■ **Exercise objective**
This task calls for copying every line in the data below that contains the word "Beech".

Extracted information Start Marker

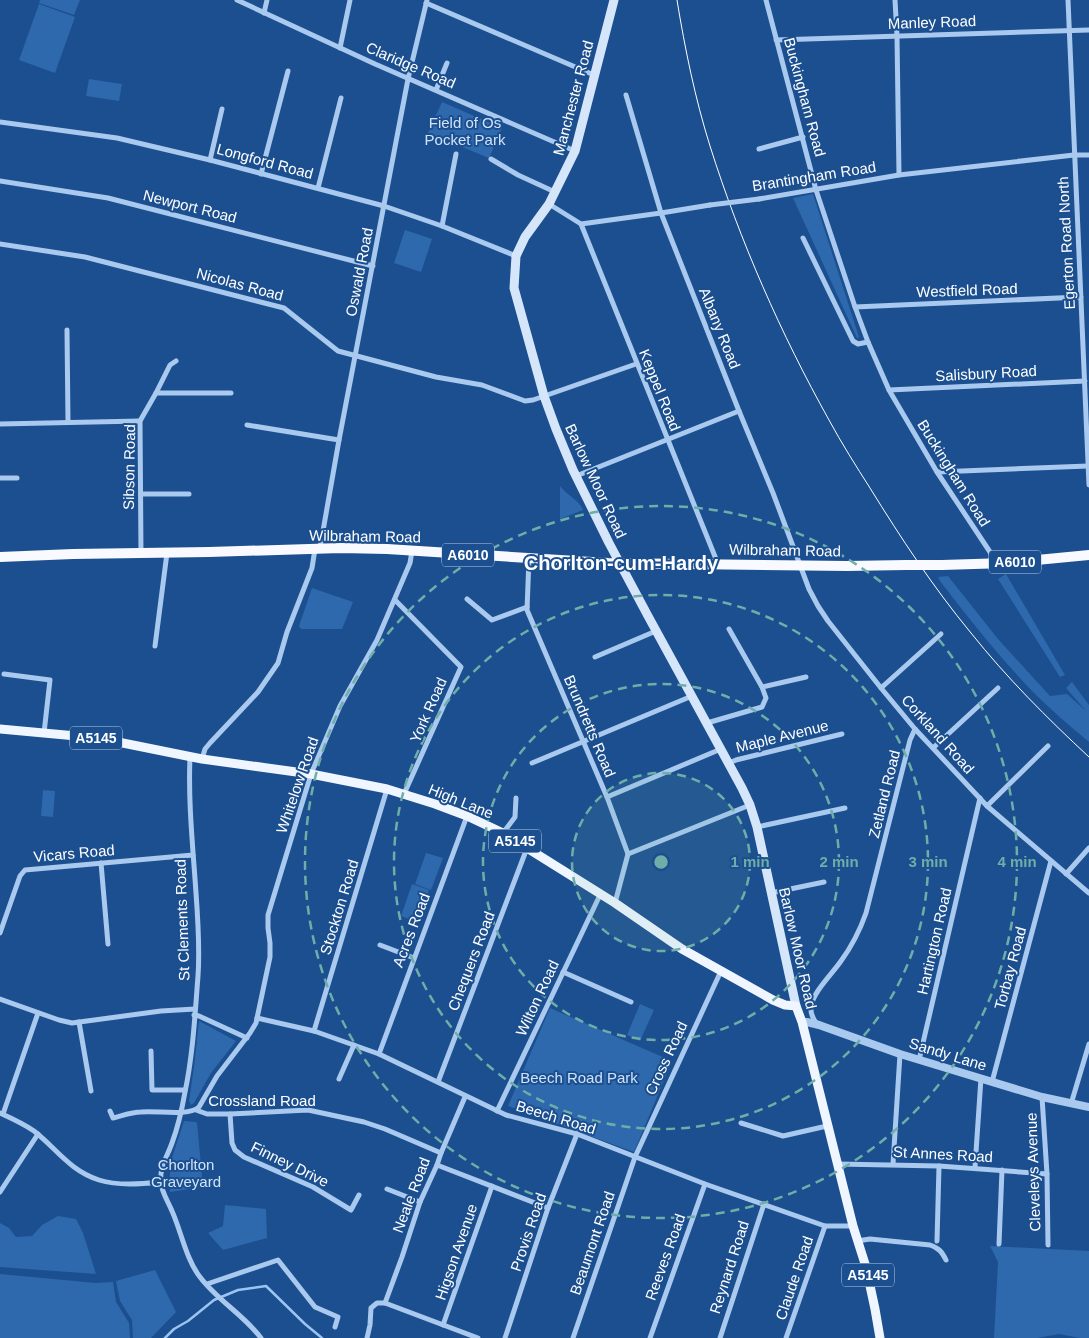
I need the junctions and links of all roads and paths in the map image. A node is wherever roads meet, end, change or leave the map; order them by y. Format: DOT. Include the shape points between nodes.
graph roads {
  1 [pos="238,0"];
  2 [pos="267,0"];
  3 [pos="350,0"];
  4 [pos="614,0"];
  5 [pos="766,0"];
  6 [pos="895,0"];
  7 [pos="1068,0"];
  8 [pos="426,1"];
  9 [pos="264,12"];
  10 [pos="1069,30"];
  11 [pos="1089,30"];
  12 [pos="897,36"];
  13 [pos="776,40"];
  14 [pos="340,48"];
  15 [pos="447,63"];
  16 [pos="288,72"];
  17 [pos="594,75"];
  18 [pos="408,78"];
  19 [pos="436,90"];
  20 [pos="626,96"];
  21 [pos="341,98"];
  22 [pos="222,109"];
  23 [pos="0,122"];
  24 [pos="803,137"];
  25 [pos="759,149"];
  26 [pos="575,151"];
  27 [pos="456,154"];
  28 [pos="1074,155"];
  29 [pos="1089,155"];
  30 [pos="491,159"];
  31 [pos="210,160"];
  32 [pos="261,174"];
  33 [pos="899,175"];
  34 [pos="0,180"];
  35 [pos="318,188"];
  36 [pos="816,190"];
  37 [pos="555,192"];
  38 [pos="549,204"];
  39 [pos="384,206"];
  40 [pos="661,213"];
  41 [pos="581,224"];
  42 [pos="442,226"];
  43 [pos="803,238"];
  44 [pos="0,244"];
  45 [pos="516,256"];
  46 [pos="372,266"];
  47 [pos="1081,297"];
  48 [pos="855,307"];
  49 [pos="66,330"];
  50 [pos="868,342"];
  51 [pos="356,356"];
  52 [pos="176,362"];
  53 [pos="636,364"];
  54 [pos="1085,381"];
  55 [pos="889,390"];
  56 [pos="156,393"];
  57 [pos="232,393"];
  58 [pos="544,396"];
  59 [pos="739,411"];
  60 [pos="140,421"];
  61 [pos="68,422"];
  62 [pos="0,424"];
  63 [pos="247,426"];
  64 [pos="667,439"];
  65 [pos="339,440"];
  66 [pos="1088,466"];
  67 [pos="937,472"];
  68 [pos="576,476"];
  69 [pos="0,478"];
  70 [pos="18,478"];
  71 [pos="1089,486"];
  72 [pos="141,494"];
  73 [pos="189,494"];
  74 [pos="318,549"];
  75 [pos="412,551"];
  76 [pos="141,553"];
  77 [pos="167,553"];
  78 [pos="1089,555"];
  79 [pos="0,557"];
  80 [pos="529,558"];
  81 [pos="620,563"];
  82 [pos="718,564"];
  83 [pos="993,564"];
  84 [pos="801,566"];
  85 [pos="467,599"];
  86 [pos="395,600"];
  87 [pos="527,607"];
  88 [pos="729,629"];
  89 [pos="656,632"];
  90 [pos="941,634"];
  91 [pos="154,646"];
  92 [pos="595,657"];
  93 [pos="4,674"];
  94 [pos="806,677"];
  95 [pos="762,688"];
  96 [pos="881,688"];
  97 [pos="998,688"];
  98 [pos="692,696"];
  99 [pos="707,722"];
  100 [pos="0,729"];
  101 [pos="915,729"];
  102 [pos="44,733"];
  103 [pos="842,734"];
  104 [pos="583,742"];
  105 [pos="1048,746"];
  106 [pos="933,748"];
  107 [pos="722,749"];
  108 [pos="190,757"];
  109 [pos="202,759"];
  110 [pos="532,763"];
  111 [pos="729,763"];
  112 [pos="310,774"];
  113 [pos="387,789"];
  114 [pos="404,794"];
  115 [pos="607,797"];
  116 [pos="516,798"];
  117 [pos="980,798"];
  118 [pos="750,805"];
  119 [pos="987,806"];
  120 [pos="845,808"];
  121 [pos="467,816"];
  122 [pos="757,827"];
  123 [pos="503,833"];
  124 [pos="527,848"];
  125 [pos="1089,848"];
  126 [pos="628,854"];
  127 [pos="193,855"];
  128 [pos="1051,862"];
  129 [pos="101,863"];
  130 [pos="1066,874"];
  131 [pos="824,882"];
  132 [pos="771,893"];
  133 [pos="1089,893"];
  134 [pos="600,895"];
  135 [pos="615,903"];
  136 [pos="0,933"];
  137 [pos="108,944"];
  138 [pos="380,945"];
  139 [pos="414,958"];
  140 [pos="721,971"];
  141 [pos="563,972"];
  142 [pos="0,999"];
  143 [pos="631,1002"];
  144 [pos="796,1006"];
  145 [pos="195,1009"];
  146 [pos="38,1013"];
  147 [pos="194,1016"];
  148 [pos="257,1018"];
  149 [pos="79,1022"];
  150 [pos="802,1022"];
  151 [pos="819,1025"];
  152 [pos="314,1031"];
  153 [pos="247,1038"];
  154 [pos="1089,1044"];
  155 [pos="354,1045"];
  156 [pos="151,1051"];
  157 [pos="379,1054"];
  158 [pos="900,1054"];
  159 [pos="919,1060"];
  160 [pos="981,1078"];
  161 [pos="339,1080"];
  162 [pos="438,1082"];
  163 [pos="992,1082"];
  164 [pos="186,1090"];
  165 [pos="91,1091"];
  166 [pos="465,1097"];
  167 [pos="1042,1097"];
  168 [pos="1071,1104"];
  169 [pos="1089,1107"];
  170 [pos="196,1110"];
  171 [pos="110,1111"];
  172 [pos="497,1111"];
  173 [pos="181,1112"];
  174 [pos="1,1114"];
  175 [pos="230,1114"];
  176 [pos="741,1123"];
  177 [pos="827,1126"];
  178 [pos="38,1134"];
  179 [pos="576,1134"];
  180 [pos="441,1153"];
  181 [pos="635,1156"];
  182 [pos="838,1164"];
  183 [pos="893,1164"];
  184 [pos="437,1165"];
  185 [pos="939,1166"];
  186 [pos="975,1168"];
  187 [pos="1002,1170"];
  188 [pos="1047,1174"];
  189 [pos="161,1182"];
  190 [pos="705,1184"];
  191 [pos="492,1186"];
  192 [pos="387,1189"];
  193 [pos="0,1192"];
  194 [pos="359,1195"];
  195 [pos="420,1202"];
  196 [pos="764,1204"];
  197 [pos="548,1208"];
  198 [pos="825,1226"];
  199 [pos="853,1226"];
  200 [pos="857,1241"];
  201 [pos="937,1241"];
  202 [pos="999,1244"];
  203 [pos="1048,1246"];
  204 [pos="946,1260"];
  205 [pos="207,1284"];
  206 [pos="385,1303"];
  207 [pos="443,1325"];
  208 [pos="335,1327"];
  209 [pos="261,1338"];
  210 [pos="367,1338"];
  211 [pos="478,1338"];
  212 [pos="506,1338"];
  213 [pos="573,1338"];
  214 [pos="650,1338"];
  215 [pos="720,1338"];
  216 [pos="786,1338"];
  217 [pos="880,1338"];
  1 -- 9 [label="street, Claridge Road"];
  2 -- 9 [label="street"];
  3 -- 14 [label="street"];
  4 -- 17 [label="main road, Manchester Road"];
  5 -- 13 [label="street, Buckingham Road"];
  6 -- 12 [label="street"];
  7 -- 10 [label="street, Egerton Road North"];
  8 -- 17 [label="street"];
  8 -- 18 [label="street, Oswald Road"];
  9 -- 14 [label="street, Claridge Road"];
  10 -- 11 [label="street, Manley Road"];
  10 -- 12 [label="street, Manley Road"];
  10 -- 28 [label="street, Egerton Road North"];
  12 -- 13 [label="street, Manley Road"];
  12 -- 33 [label="street"];
  13 -- 24 [label="street, Buckingham Road"];
  14 -- 18 [label="street, Claridge Road"];
  15 -- 19 [label="street"];
  16 -- 32 [label="street"];
  17 -- 26 [label="main road, Manchester Road"];
  18 -- 19 [label="street, Claridge Road"];
  18 -- 39 [label="street, Oswald Road"];
  19 -- 26 [label="street, Claridge Road"];
  20 -- 40 [label="street, Albany Road"];
  21 -- 35 [label="street"];
  22 -- 31 [label="street"];
  23 -- 31 [label="street, Longford Road" via="118,138"];
  24 -- 25 [label="street"];
  24 -- 36 [label="street, Buckingham Road"];
  26 -- 37 [label="main road, Manchester Road"];
  27 -- 42 [label="street"];
  28 -- 29 [label="street, Brantingham Road"];
  28 -- 33 [label="street, Brantingham Road"];
  28 -- 47 [label="street, Egerton Road North"];
  30 -- 37 [label="street"];
  31 -- 32 [label="street, Longford Road"];
  32 -- 35 [label="street, Longford Road"];
  33 -- 36 [label="street, Brantingham Road"];
  34 -- 46 [label="street, Newport Road" via="108,198"];
  35 -- 39 [label="street, Longford Road"];
  36 -- 40 [label="street, Brantingham Road, bridge"];
  36 -- 48 [label="street, Buckingham Road"];
  37 -- 38 [label="main road, Manchester Road"];
  38 -- 41 [label="street"];
  38 -- 45 [label="main road, Manchester Road" via="525,237"];
  39 -- 42 [label="street, Longford Road"];
  39 -- 46 [label="street, Oswald Road"];
  40 -- 41 [label="street, Brantingham Road"];
  40 -- 59 [label="street, Albany Road"];
  41 -- 53 [label="street, Keppel Road"];
  42 -- 45 [label="street, Longford Road"];
  43 -- 50 [label="street" via="852,341 858,344"];
  44 -- 51 [label="street, Nicolas Road" via="85,257 284,308 338,351"];
  45 -- 58 [label="main road, Manchester Road" via="514,288"];
  46 -- 51 [label="street, Oswald Road"];
  47 -- 48 [label="street, Westfield Road"];
  47 -- 54 [label="street, Egerton Road North"];
  48 -- 50 [label="street, Buckingham Road"];
  49 -- 61 [label="street"];
  50 -- 55 [label="street, Buckingham Road"];
  51 -- 58 [label="street, Nicolas Road" via="436,377 482,385 525,401"];
  51 -- 65 [label="street, Oswald Road"];
  52 -- 56 [label="street, Sibson Road" via="170,365"];
  53 -- 58 [label="street, Nicolas Road"];
  53 -- 64 [label="street, Keppel Road"];
  54 -- 55 [label="street, Salisbury Road"];
  54 -- 66 [label="street, Egerton Road North"];
  55 -- 67 [label="street, Buckingham Road"];
  56 -- 57 [label="street"];
  56 -- 60 [label="street, Sibson Road"];
  58 -- 68 [label="main road, Barlow Moor Road"];
  59 -- 64 [label="street"];
  59 -- 84 [label="street, Albany Road"];
  60 -- 61 [label="street"];
  60 -- 72 [label="street, Sibson Road"];
  61 -- 62 [label="street"];
  63 -- 65 [label="street"];
  64 -- 68 [label="street"];
  64 -- 82 [label="street, Keppel Road"];
  65 -- 74 [label="street, Oswald Road"];
  66 -- 67 [label="street"];
  66 -- 71 [label="street, Egerton Road North"];
  67 -- 83 [label="street, Buckingham Road" via="990,552"];
  68 -- 81 [label="main road, Barlow Moor Road"];
  69 -- 70 [label="street"];
  72 -- 73 [label="street"];
  72 -- 76 [label="street, Sibson Road"];
  74 -- 75 [label="highway, Wilbraham Road / A6010"];
  74 -- 77 [label="highway, Wilbraham Road / A6010"];
  74 -- 109 [label="street" via="278,663 258,692 205,749"];
  75 -- 80 [label="highway, Wilbraham Road / A6010"];
  75 -- 86 [label="street, Whitelow Road"];
  76 -- 77 [label="highway, Wilbraham Road / A6010"];
  76 -- 79 [label="highway, Wilbraham Road / A6010"];
  77 -- 91 [label="street"];
  78 -- 83 [label="highway, Wilbraham Road / A6010"];
  80 -- 81 [label="highway, Wilbraham Road / A6010"];
  80 -- 87 [label="street, Brundretts Road"];
  81 -- 82 [label="highway, Wilbraham Road / A6010"];
  81 -- 89 [label="main road, Barlow Moor Road"];
  82 -- 84 [label="highway, Wilbraham Road / A6010"];
  83 -- 84 [label="highway, Wilbraham Road / A6010, bridge"];
  84 -- 96 [label="street, Corkland Road" via="818,606"];
  85 -- 87 [label="street" via="492,620"];
  86 -- 112 [label="street, Whitelow Road" via="340,706"];
  86 -- 114 [label="street, York Road" via="461,667"];
  87 -- 104 [label="street, Brundretts Road"];
  88 -- 95 [label="street"];
  89 -- 92 [label="street"];
  89 -- 98 [label="main road, Barlow Moor Road"];
  90 -- 96 [label="street"];
  93 -- 102 [label="street" via="50,680"];
  94 -- 95 [label="street"];
  95 -- 99 [label="street" via="766,698 762,707"];
  96 -- 101 [label="street, Corkland Road"];
  97 -- 106 [label="street"];
  98 -- 99 [label="main road, Barlow Moor Road"];
  98 -- 104 [label="street"];
  99 -- 107 [label="main road, Barlow Moor Road"];
  100 -- 102 [label="main road, A5145"];
  101 -- 106 [label="street, Corkland Road"];
  101 -- 151 [label="street, Zetland Road" via="862,926 814,997 811,1014"];
  102 -- 108 [label="main road, A5145" via="98,738"];
  103 -- 111 [label="street, Maple Avenue"];
  104 -- 110 [label="street"];
  104 -- 115 [label="street, Brundretts Road"];
  105 -- 119 [label="street"];
  106 -- 117 [label="street, Corkland Road"];
  107 -- 111 [label="main road, Barlow Moor Road"];
  107 -- 115 [label="street"];
  108 -- 109 [label="main road, High Lane / A5145"];
  108 -- 127 [label="street, St Clements Road"];
  109 -- 112 [label="main road, High Lane / A5145"];
  111 -- 118 [label="main road, Barlow Moor Road"];
  112 -- 113 [label="main road, High Lane / A5145"];
  112 -- 148 [label="street, Whitelow Road" via="268,915 270,957"];
  113 -- 114 [label="main road, High Lane / A5145"];
  113 -- 152 [label="street, Stockton Road"];
  114 -- 121 [label="main road, High Lane / A5145"];
  115 -- 126 [label="street, Brundretts Road"];
  116 -- 123 [label="street" via="515,817"];
  117 -- 119 [label="street, Corkland Road"];
  117 -- 159 [label="street, Hartington Road"];
  118 -- 122 [label="main road, Barlow Moor Road"];
  118 -- 126 [label="street"];
  119 -- 128 [label="street, Corkland Road"];
  120 -- 122 [label="street"];
  121 -- 123 [label="main road, High Lane / A5145"];
  121 -- 139 [label="street, Acres Road"];
  122 -- 132 [label="main road, Barlow Moor Road"];
  123 -- 124 [label="main road, High Lane / A5145"];
  124 -- 134 [label="main road, High Lane / A5145"];
  124 -- 162 [label="street, Chequers Road"];
  125 -- 130 [label="street"];
  126 -- 135 [label="street"];
  127 -- 129 [label="street, Vicars Road"];
  127 -- 145 [label="street, St Clements Road" via="199,951"];
  128 -- 130 [label="street, Corkland Road"];
  128 -- 163 [label="street, Torbay Road"];
  129 -- 136 [label="street, Vicars Road" via="25,870"];
  129 -- 137 [label="street"];
  130 -- 133 [label="street, Corkland Road"];
  131 -- 132 [label="street"];
  132 -- 144 [label="main road, Barlow Moor Road"];
  134 -- 135 [label="main road, High Lane / A5145"];
  134 -- 141 [label="street, Wilton Road"];
  135 -- 140 [label="main road, High Lane / A5145" via="682,949"];
  138 -- 139 [label="street"];
  139 -- 157 [label="street, Acres Road"];
  140 -- 144 [label="main road, High Lane / A5145" via="773,1000"];
  140 -- 181 [label="street, Cross Road"];
  141 -- 143 [label="street"];
  141 -- 172 [label="street, Wilton Road"];
  142 -- 146 [label="street"];
  144 -- 150 [label="main road, Barlow Moor Road / A5145"];
  145 -- 147 [label="street, St Clements Road"];
  145 -- 149 [label="street"];
  146 -- 149 [label="street" via="65,1022"];
  146 -- 174 [label="street"];
  147 -- 153 [label="street"];
  147 -- 164 [label="street, St Clements Road"];
  148 -- 152 [label="street, Beech Road"];
  148 -- 153 [label="street, Whitelow Road"];
  149 -- 165 [label="street"];
  150 -- 151 [label="street, Sandy Lane"];
  150 -- 177 [label="main road, Barlow Moor Road / A5145"];
  151 -- 158 [label="street, Sandy Lane"];
  152 -- 155 [label="street, Beech Road"];
  153 -- 170 [label="street, Whitelow Road" via="217,1076"];
  154 -- 168 [label="street"];
  155 -- 157 [label="street, Beech Road"];
  155 -- 161 [label="street"];
  156 -- 164 [label="street" via="152,1090"];
  157 -- 162 [label="street, Beech Road"];
  158 -- 159 [label="street, Sandy Lane"];
  158 -- 183 [label="street"];
  159 -- 160 [label="street, Sandy Lane"];
  160 -- 163 [label="street, Sandy Lane"];
  160 -- 186 [label="street"];
  162 -- 166 [label="street, Beech Road"];
  163 -- 167 [label="street, Sandy Lane"];
  164 -- 173 [label="street, St Clements Road"];
  166 -- 172 [label="street, Beech Road"];
  166 -- 180 [label="street, Neale Road"];
  167 -- 168 [label="street, Sandy Lane"];
  167 -- 188 [label="street, Cleveleys Avenue"];
  168 -- 169 [label="street, Sandy Lane"];
  170 -- 173 [label="street, Crossland Road"];
  170 -- 175 [label="street, Crossland Road" via="207,1114"];
  171 -- 173 [label="street, Crossland Road" via="113,1118 141,1112"];
  172 -- 179 [label="street, Beech Road"];
  173 -- 189 [label="street, St Clements Road" via="161,1168"];
  174 -- 178 [label="street"];
  175 -- 180 [label="street, Crossland Road" via="308,1110 326,1113 385,1129"];
  175 -- 194 [label="street, Finney Drive" via="232,1143 235,1150 244,1156 313,1187 351,1210"];
  176 -- 177 [label="street" via="783,1136"];
  177 -- 182 [label="main road, Barlow Moor Road / A5145"];
  178 -- 189 [label="street" via="66,1161 101,1181 123,1184"];
  178 -- 193 [label="street"];
  179 -- 181 [label="street, Beech Road"];
  179 -- 197 [label="street, Provis Road"];
  180 -- 184 [label="street, Neale Road"];
  181 -- 190 [label="street, Beech Road"];
  181 -- 213 [label="street, Beaumont Road"];
  182 -- 183 [label="street, St Annes Road"];
  182 -- 199 [label="main road, Barlow Moor Road / A5145"];
  183 -- 185 [label="street, St Annes Road"];
  184 -- 191 [label="street"];
  184 -- 195 [label="street, Neale Road"];
  185 -- 186 [label="street, St Annes Road"];
  185 -- 201 [label="street"];
  186 -- 187 [label="street, St Annes Road"];
  187 -- 188 [label="street, St Annes Road"];
  187 -- 202 [label="street"];
  188 -- 203 [label="street, Cleveleys Avenue"];
  189 -- 205 [label="street" via="191,1260"];
  190 -- 196 [label="street, Beech Road"];
  190 -- 214 [label="street, Reeves Road"];
  191 -- 197 [label="street"];
  191 -- 207 [label="street, Higson Avenue"];
  192 -- 195 [label="street"];
  195 -- 206 [label="street, Neale Road"];
  196 -- 198 [label="street, Beech Road"];
  196 -- 215 [label="street, Reynard Road"];
  197 -- 212 [label="street, Provis Road"];
  198 -- 199 [label="street, Beech Road"];
  198 -- 216 [label="street, Claude Road"];
  199 -- 200 [label="main road, Barlow Moor Road / A5145"];
  200 -- 204 [label="street" via="870,1239 930,1245 941,1251"];
  200 -- 217 [label="main road, Barlow Moor Road / A5145" via="866,1267"];
  205 -- 208 [label="street" via="278,1260 315,1307 338,1317"];
  205 -- 209 [label="street"];
  206 -- 207 [label="street"];
  206 -- 210 [label="street" via="377,1303 371,1308"];
  207 -- 211 [label="street"];
}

Extracted information End Marker

■ **Exercise output**
  148 -- 152 [label="street, Beech Road"];
  152 -- 155 [label="street, Beech Road"];
  155 -- 157 [label="street, Beech Road"];
  157 -- 162 [label="street, Beech Road"];
  162 -- 166 [label="street, Beech Road"];
  166 -- 172 [label="street, Beech Road"];
  172 -- 179 [label="street, Beech Road"];
  179 -- 181 [label="street, Beech Road"];
  181 -- 190 [label="street, Beech Road"];
  190 -- 196 [label="street, Beech Road"];
  196 -- 198 [label="street, Beech Road"];
  198 -- 199 [label="street, Beech Road"];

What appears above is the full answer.